Take jobs we hate? Cast aside our dreams? Waste away in this capitalist hell-scape we’ve come to call the status quo?

I don’t have the answer, but I can tell you my experience…

I take some from each column. I work for a logistical firm that backs my interests in improvisational workshops and trainings, and while the corporate world is not my home, it pays the bills. That along with an English teaching job that supplies additional income — and while it utilizes the skills of my actor’s heart, it really has nothing to do with my creative pursuits. But they supply money and help lessen the burden of the creative projects I take on. Leaving me to actively pursue performance as a comedian, an improviser, and most recently, a director and a playwright.

Additionally I have at least one hobby that I do for absolutely no other reason than fun, and that is playing billiards at the bar.
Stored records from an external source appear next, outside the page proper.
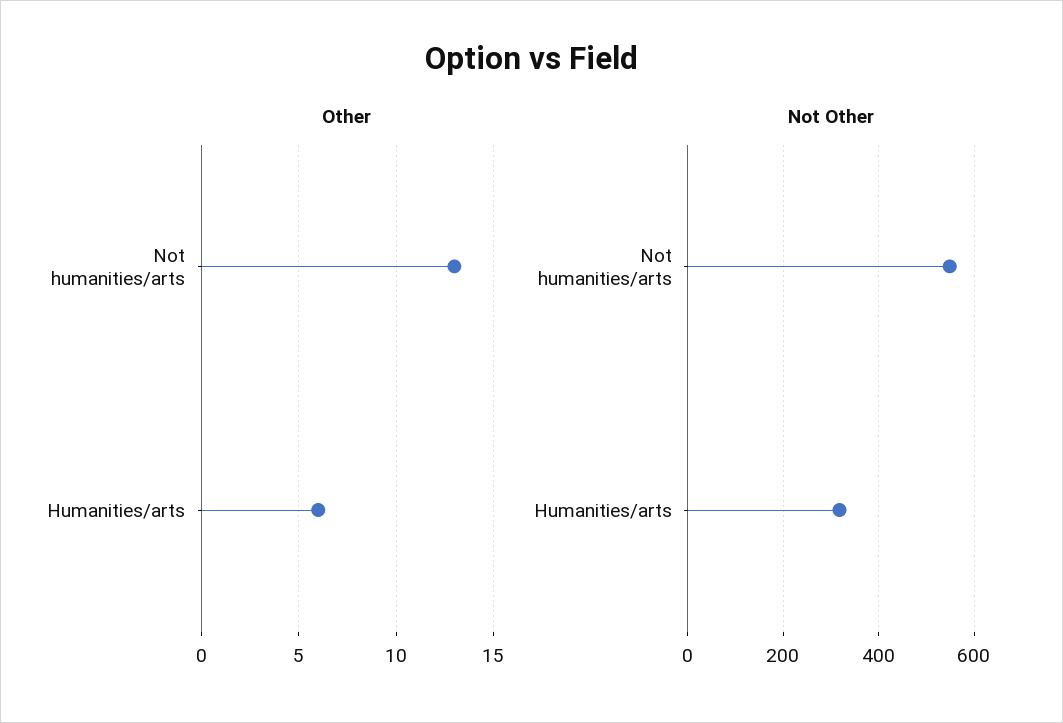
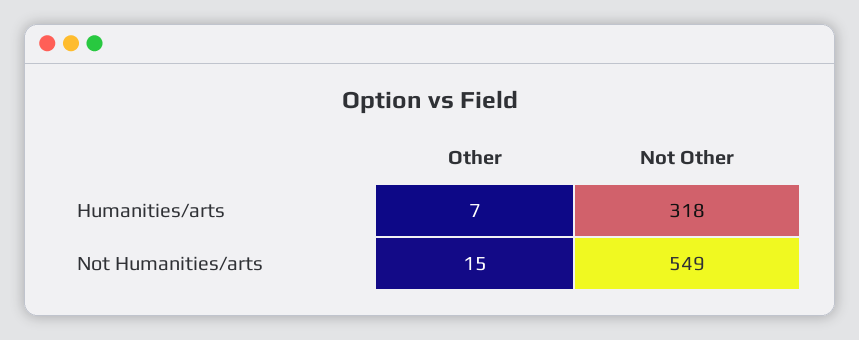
  {
    "Other": {
-     "Not humanities/arts": 13,
+     "Not humanities/arts": 15,
-     "Humanities/arts": 6
+     "Humanities/arts": 7
    },
    "Not Other": {
      "Not humanities/arts": 549,
      "Humanities/arts": 318
    }
  }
It has nothing to do with anything, it’s not productive in any way, shape, or form. It’s just a fun puzzle to pull my brain away from everything else in my life and my work to have fun playing a game with my friends.

Is it the perfect system? 
My therapist would say no! So would my iron levels and the bags under my eyes…

But it’s what I can do to not fall apart, to not let the depression and suppression of my creative soul erode my insides (I know, I know, actors are so dramatic!). It’s what we do, it’s the life we’ve chosen. And it’s the life we’re stuck with until we can change society’s structure and convince those in power and in cashflow that creative ideas are more than worth sharing, they’re necessary for the betterment of everybody. 
Because creativity, whether artistic or innovative in business or technology, truly is what makes the world go ‘round.